> _GOAL OF THE EXERCISE_: Needed from the data below: every line from the one with "如果两个节点都是一样的，那么" up to and including the one with "第三步，patchVnode", repeated exactly and with nothing else.
════════════════════
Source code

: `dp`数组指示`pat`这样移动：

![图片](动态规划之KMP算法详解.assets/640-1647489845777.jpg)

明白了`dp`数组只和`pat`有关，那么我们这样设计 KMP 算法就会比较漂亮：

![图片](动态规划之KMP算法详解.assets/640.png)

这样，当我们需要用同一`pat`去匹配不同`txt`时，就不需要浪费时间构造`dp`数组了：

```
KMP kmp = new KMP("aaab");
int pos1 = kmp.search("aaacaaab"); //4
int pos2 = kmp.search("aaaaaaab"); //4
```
════════════════════
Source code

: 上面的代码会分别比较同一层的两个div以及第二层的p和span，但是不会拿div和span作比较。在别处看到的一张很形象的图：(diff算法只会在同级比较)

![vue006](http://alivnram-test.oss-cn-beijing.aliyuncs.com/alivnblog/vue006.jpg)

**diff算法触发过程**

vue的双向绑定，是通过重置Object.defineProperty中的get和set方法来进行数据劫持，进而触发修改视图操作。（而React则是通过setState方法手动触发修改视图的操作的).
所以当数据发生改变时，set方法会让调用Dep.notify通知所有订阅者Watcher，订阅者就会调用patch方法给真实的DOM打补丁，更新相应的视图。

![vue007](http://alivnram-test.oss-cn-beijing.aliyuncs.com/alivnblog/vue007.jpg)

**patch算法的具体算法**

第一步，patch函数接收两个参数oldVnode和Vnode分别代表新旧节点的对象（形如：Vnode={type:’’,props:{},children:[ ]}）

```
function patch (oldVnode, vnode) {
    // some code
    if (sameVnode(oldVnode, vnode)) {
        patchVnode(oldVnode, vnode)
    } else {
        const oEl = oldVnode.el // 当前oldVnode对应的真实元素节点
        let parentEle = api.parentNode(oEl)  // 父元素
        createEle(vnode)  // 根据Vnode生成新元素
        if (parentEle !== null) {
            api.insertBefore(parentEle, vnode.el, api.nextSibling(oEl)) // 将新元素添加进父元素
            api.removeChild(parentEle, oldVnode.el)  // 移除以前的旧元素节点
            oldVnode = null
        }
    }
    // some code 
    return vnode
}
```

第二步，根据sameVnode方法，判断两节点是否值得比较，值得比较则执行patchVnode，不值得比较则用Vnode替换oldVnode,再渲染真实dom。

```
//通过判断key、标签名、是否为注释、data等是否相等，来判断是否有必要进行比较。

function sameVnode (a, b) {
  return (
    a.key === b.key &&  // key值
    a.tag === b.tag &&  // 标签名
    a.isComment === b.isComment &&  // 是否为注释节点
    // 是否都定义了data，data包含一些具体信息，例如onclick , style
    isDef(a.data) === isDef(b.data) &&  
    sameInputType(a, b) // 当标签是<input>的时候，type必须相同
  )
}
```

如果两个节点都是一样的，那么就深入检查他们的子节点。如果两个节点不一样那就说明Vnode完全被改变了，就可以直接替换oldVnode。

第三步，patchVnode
════════════════════
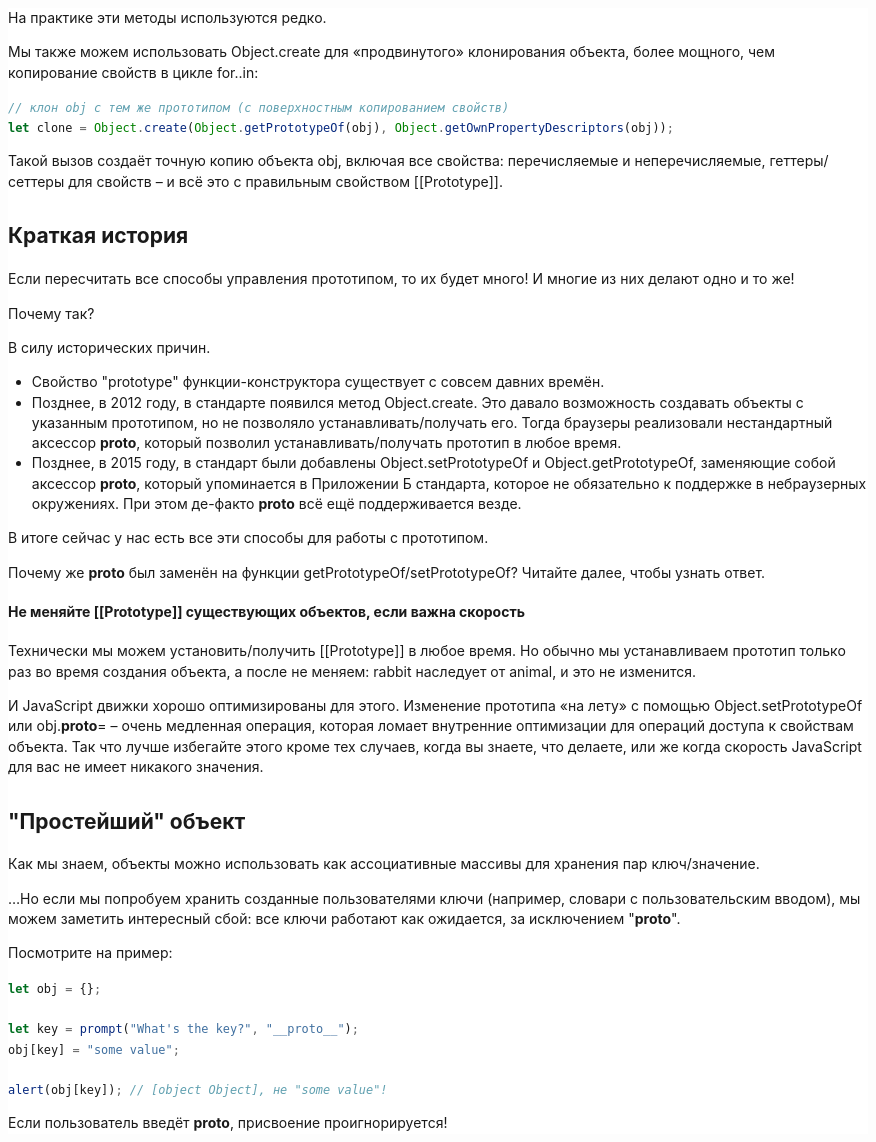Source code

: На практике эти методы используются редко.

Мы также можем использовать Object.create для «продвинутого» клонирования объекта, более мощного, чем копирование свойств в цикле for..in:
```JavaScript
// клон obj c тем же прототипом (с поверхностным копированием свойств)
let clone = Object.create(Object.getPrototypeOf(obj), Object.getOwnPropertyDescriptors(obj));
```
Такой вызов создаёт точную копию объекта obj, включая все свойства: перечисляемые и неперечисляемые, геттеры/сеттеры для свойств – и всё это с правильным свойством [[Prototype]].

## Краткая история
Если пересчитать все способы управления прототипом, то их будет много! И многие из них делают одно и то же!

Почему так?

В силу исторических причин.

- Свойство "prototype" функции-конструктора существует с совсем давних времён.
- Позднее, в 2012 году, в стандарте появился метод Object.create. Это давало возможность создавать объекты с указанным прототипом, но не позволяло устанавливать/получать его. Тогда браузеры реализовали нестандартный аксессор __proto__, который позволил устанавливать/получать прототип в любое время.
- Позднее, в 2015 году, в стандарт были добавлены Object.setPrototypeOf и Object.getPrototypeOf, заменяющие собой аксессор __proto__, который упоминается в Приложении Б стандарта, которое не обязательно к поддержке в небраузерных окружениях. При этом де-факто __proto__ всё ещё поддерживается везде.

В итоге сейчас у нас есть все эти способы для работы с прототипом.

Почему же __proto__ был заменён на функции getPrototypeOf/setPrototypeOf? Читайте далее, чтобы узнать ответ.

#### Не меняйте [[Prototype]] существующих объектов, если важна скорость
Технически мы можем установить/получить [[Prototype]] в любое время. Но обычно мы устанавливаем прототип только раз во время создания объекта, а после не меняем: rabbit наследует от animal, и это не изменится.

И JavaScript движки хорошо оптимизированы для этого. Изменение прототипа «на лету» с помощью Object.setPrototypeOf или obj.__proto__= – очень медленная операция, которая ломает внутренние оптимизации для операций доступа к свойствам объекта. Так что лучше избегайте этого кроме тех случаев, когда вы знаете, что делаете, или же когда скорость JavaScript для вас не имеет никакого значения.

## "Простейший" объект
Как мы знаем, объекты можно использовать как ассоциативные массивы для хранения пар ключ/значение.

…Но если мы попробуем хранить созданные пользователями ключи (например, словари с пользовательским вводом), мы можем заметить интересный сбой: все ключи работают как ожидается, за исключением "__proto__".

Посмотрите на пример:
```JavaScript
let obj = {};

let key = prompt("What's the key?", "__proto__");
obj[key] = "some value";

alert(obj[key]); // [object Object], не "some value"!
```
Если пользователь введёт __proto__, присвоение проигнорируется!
════════════════════
> _WRITTEN REPLY_:
如果两个节点都是一样的，那么就深入检查他们的子节点。如果两个节点不一样那就说明Vnode完全被改变了，就可以直接替换oldVnode。

第三步，patchVnode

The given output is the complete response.